You can maybe use defined units that are perhaps uncommon enough or variable enough to suggest value, so that trade can be based on valuing against that thing, without needing it present to act as currency. So, knowing ten bolts of fabric versus three sacks of flour against that working but past breeding age horse, might make it easier to value this loaf of bread versus that carrying bag against each other. It isn't a static measurement, either, since the value of a horse isn't set - the standard might be based on a number of factors, including age, health, and breed, so even horses would require individual valuation and haggling (and so not be "standard currency"). Or you might pick something like spices, whose entire value is in being used (and which grow staler over time) - and so won't be hoarded for currency, especially since value differs between spices, and even between batches of the same spice (based on freshness, fragrance, and potency).
Alternatively, you can value different things as "units" or "standards" used to measure goods against each other, and the lack of a common standard will prevent it from being currency - say foodstuffs are generally valued in terms their relative value to bread, while cloth items are generally valued in relation to maybe blankets - so bargaining eggs versus an apple would have both working out value in terms of bread, while eggs versus a skirt would be looking at matching those frames of reference (how many loaves per blanket, then backtracking from there). Since, these items will not be standard. Each loaf or blanket will still be of variable worth depending on its construction, provenance, and desirability - (I'd pay that for X's loaf, not Y's, and Z's blankets are always worth more...) so still not a standard currency since not any loaf will do.
Or, you could use time as a standard measurement - since obviously, a few hours of the town''s best seamstress is going to be worth more than a casual stitcher's, and no match at all for a few hours pulling weeds - but in general the effort put into something (or its scarcity, hours put into finding it) will let things be valued against each other in a very general sense, with plenty of wiggle-room for individual valuation of that effort left to prevent it from becoming a standard currency.
You will probably want a bit of extra wiggle room, in terms of allowing favors or debts, or delayed payment, to routinely make up part or whole of the bargains being made. That gives a great deal more flexibility for trading and making the community work as a whole, when individual wants and needs don't match up at the exact right place and time. You should also be aware that most bargains will be mixed trades (a bit of this and a bit of that, and also a favor for a consideration, will be much more common than one thing for one thing).

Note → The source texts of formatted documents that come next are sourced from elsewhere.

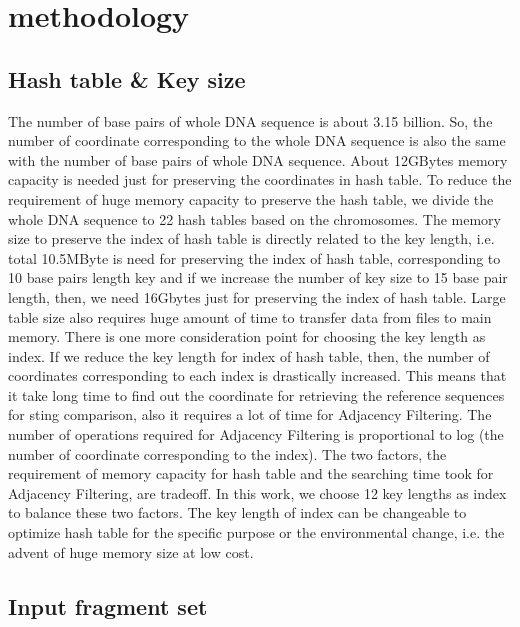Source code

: \section{methodology} \label{sec:methodology}

\subsection{Hash table \& Key size} \label{sec:method_hash} 

The number of base pairs of whole DNA sequence is about 3.15 billion. So, the
number of coordinate corresponding to the whole DNA sequence is also the same
with the number of base pairs of whole DNA sequence. About 12GBytes memory
capacity is needed just for preserving the coordinates in hash table. To reduce
the requirement of huge memory capacity to preserve the hash table, we divide
the whole DNA sequence to 22 hash tables based on the chromosomes. The memory
size to preserve the index of hash table is directly related to the key length,
i.e. total 10.5MByte is need for preserving the index of hash table,
corresponding to 10 base pairs length key and if we increase the number of key
size to 15 base pair length, then, we need 16Gbytes just for preserving the
index of hash table. Large table size also requires huge amount of time to
transfer data from files to main memory. There is one more consideration point
for choosing the key length as index. If we reduce the key length for index of
hash table, then, the number of coordinates corresponding to each index is
drastically increased. This means that it take long time to find out the
coordinate for retrieving the reference sequences for sting comparison, also it
requires a lot of time for Adjacency Filtering. The number of operations
required for Adjacency Filtering is proportional to log (the number of
coordinate corresponding to the index).
The two factors, the requirement of memory capacity for hash table and the
searching time took for Adjacency Filtering, are tradeoff. In this work, we
choose 12 key lengths as index to balance these two factors. The key length of
index can be changeable to optimize hash table for the specific purpose or the
environmental change, i.e. the advent of huge memory size at low cost.\\

\subsection{Input fragment set} \label{sec:medhod_input}

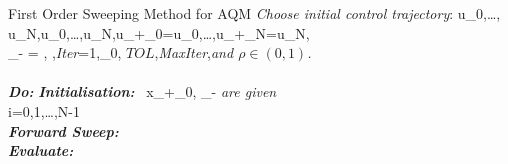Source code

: \documentclass[12pt]{article}
\begin{document}
\begin{pseudocode}[ruled]{ }{First \hspace{1mm} Order \hspace{1mm} Sweeping \hspace{1mm}Method \hspace{1mm} for \hspace{1mm} AQM\hspace{1mm}  }
 \textit{Choose initial control trajectory}:\hspace{1mm} u_{0},\dots, u_{N},\delta u_{0},\dots,\delta u_{N},{u_{+}}_{0}=u_{0},\dots,{u_{+}}_{N}=u_{N},   \\ 
  _{-} = \infty, \gamma,\hspace{1mm}\textit{Iter}=1,\bigtriangleup_{0},\hspace{1mm} $TOL$,\hspace{2mm}\textit{MaxIter},\hspace{1mm}\textit{and  $\rho \in (0,1)$.}\\\\
\textit{\bf Do:}
 \BEGIN
  \textit{\bf{Initialisation:}}  \hspace{5mm}  \ {x_{+}}_{0}, _{-} \hspace{2mm}\textit{are given}\\
\FOR i=0,1,\dots,N-1\\
  \hspace{1mm}\textit{\bf{Forward Sweep:}} \\ 
	\hspace{5mm} \textit{\bf{Evaluate:}} \\


\end{pseudocode}
\end{document}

You might want to look at gift economies, which are community oriented and work by expecting people to be generous to those in their communities, with the expectation that those they help will be generous right back (and work by favors and debts more than straight out bargains).
You might also consider how even a "standard" unit of value or currency finds value in a trading style that deals in haggling, like most barter economies would, I assume. Even if a thing has general value (ie, everyone wants it), it isn't the same thing as being a standard unit of exchange since everyone, everyone, is still going to haggle over the price of it - and so exchanges between two things are likely to be individualized and variable, even if they are both measured against a standard valuable thing, they will be measured as standard examples of that thing (and both sides arguing for their particular virtues and the other's flaws, so it isn't a simple case of mathematics).